Collective morality is different. It is a set of created rules. We need intelligence to create and follow the rules. Those little kids and most animals will have problems with them.
Created rules are not connected to the fixed patterns of behavior anymore. We expect to see the variety of them being invented, changed, and discarded through history. Naturally, different social groups will have different sets of created and shared rules.
There is no such thing as universal objective morality. Personal values from one pattern will inevitably contradict the values from some other patterns. Created rules will follow the interests of different individuals and groups, and will contradict the rules created by their neighbours.
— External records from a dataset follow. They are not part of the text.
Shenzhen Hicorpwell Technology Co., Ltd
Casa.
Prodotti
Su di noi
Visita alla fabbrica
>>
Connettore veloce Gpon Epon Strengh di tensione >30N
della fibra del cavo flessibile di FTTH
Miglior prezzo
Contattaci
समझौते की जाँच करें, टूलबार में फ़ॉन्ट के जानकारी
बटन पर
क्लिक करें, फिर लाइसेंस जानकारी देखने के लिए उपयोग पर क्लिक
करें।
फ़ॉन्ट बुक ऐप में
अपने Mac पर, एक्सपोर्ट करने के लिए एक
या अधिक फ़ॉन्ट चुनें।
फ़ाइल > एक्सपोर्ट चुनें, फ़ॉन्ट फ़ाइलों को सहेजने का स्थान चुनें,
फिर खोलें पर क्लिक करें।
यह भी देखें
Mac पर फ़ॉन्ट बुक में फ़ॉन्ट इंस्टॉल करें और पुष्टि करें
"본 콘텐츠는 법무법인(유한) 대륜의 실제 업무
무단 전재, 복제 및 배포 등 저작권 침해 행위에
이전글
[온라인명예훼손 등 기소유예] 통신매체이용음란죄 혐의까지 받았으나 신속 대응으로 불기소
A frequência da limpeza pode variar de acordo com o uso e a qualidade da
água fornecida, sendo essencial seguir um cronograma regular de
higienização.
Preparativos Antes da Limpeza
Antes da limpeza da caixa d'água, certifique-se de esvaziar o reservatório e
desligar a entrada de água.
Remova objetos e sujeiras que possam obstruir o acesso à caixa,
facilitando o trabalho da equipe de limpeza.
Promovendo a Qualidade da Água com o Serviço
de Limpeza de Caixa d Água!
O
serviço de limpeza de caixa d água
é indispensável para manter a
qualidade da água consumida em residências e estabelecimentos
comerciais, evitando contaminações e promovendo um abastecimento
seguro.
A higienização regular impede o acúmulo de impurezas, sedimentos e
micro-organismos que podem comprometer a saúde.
There are ways to balance the collective interests to some degree. However, the personal pattern-based values are fixed. The only way to change them is by switching patterns. But we cannot make all men use just one pattern for a long period of time. We need different patterns to sustain and develop civilization. This is the curse that humanity has to deal with. And all those theoretical alien civilizations will have the same problem as well. Actually, this can be a sad solution to the Fermi paradox. We are all doomed to never work together efficiently. And to colonize the universe we have to do that.